**Work instruction**:
Line by line, copy the material below exactly as given.

**Study material**:
---------------

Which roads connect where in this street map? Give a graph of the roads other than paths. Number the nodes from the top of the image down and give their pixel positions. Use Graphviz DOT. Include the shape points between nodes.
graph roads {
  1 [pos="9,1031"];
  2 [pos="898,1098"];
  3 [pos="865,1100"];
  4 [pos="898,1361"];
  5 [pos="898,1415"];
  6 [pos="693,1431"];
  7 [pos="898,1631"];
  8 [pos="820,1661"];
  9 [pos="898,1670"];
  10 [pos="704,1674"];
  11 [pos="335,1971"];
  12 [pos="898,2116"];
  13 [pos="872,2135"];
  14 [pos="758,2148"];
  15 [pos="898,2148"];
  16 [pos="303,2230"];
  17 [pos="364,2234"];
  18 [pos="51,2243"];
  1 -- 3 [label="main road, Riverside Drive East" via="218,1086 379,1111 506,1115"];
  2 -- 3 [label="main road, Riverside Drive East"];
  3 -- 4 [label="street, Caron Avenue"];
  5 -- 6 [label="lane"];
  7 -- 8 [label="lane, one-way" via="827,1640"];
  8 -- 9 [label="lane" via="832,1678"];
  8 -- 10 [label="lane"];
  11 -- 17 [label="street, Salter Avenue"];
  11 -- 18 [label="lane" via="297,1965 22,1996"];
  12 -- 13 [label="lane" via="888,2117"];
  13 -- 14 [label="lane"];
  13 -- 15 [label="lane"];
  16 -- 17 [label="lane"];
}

---------------

**Answer to the exercise**:
Which roads connect where in this street map? Give a graph of the roads other than paths. Number the nodes from the top of the image down and give their pixel positions. Use Graphviz DOT. Include the shape points between nodes.
graph roads {
  1 [pos="9,1031"];
  2 [pos="898,1098"];
  3 [pos="865,1100"];
  4 [pos="898,1361"];
  5 [pos="898,1415"];
  6 [pos="693,1431"];
  7 [pos="898,1631"];
  8 [pos="820,1661"];
  9 [pos="898,1670"];
  10 [pos="704,1674"];
  11 [pos="335,1971"];
  12 [pos="898,2116"];
  13 [pos="872,2135"];
  14 [pos="758,2148"];
  15 [pos="898,2148"];
  16 [pos="303,2230"];
  17 [pos="364,2234"];
  18 [pos="51,2243"];
  1 -- 3 [label="main road, Riverside Drive East" via="218,1086 379,1111 506,1115"];
  2 -- 3 [label="main road, Riverside Drive East"];
  3 -- 4 [label="street, Caron Avenue"];
  5 -- 6 [label="lane"];
  7 -- 8 [label="lane, one-way" via="827,1640"];
  8 -- 9 [label="lane" via="832,1678"];
  8 -- 10 [label="lane"];
  11 -- 17 [label="street, Salter Avenue"];
  11 -- 18 [label="lane" via="297,1965 22,1996"];
  12 -- 13 [label="lane" via="888,2117"];
  13 -- 14 [label="lane"];
  13 -- 15 [label="lane"];
  16 -- 17 [label="lane"];
}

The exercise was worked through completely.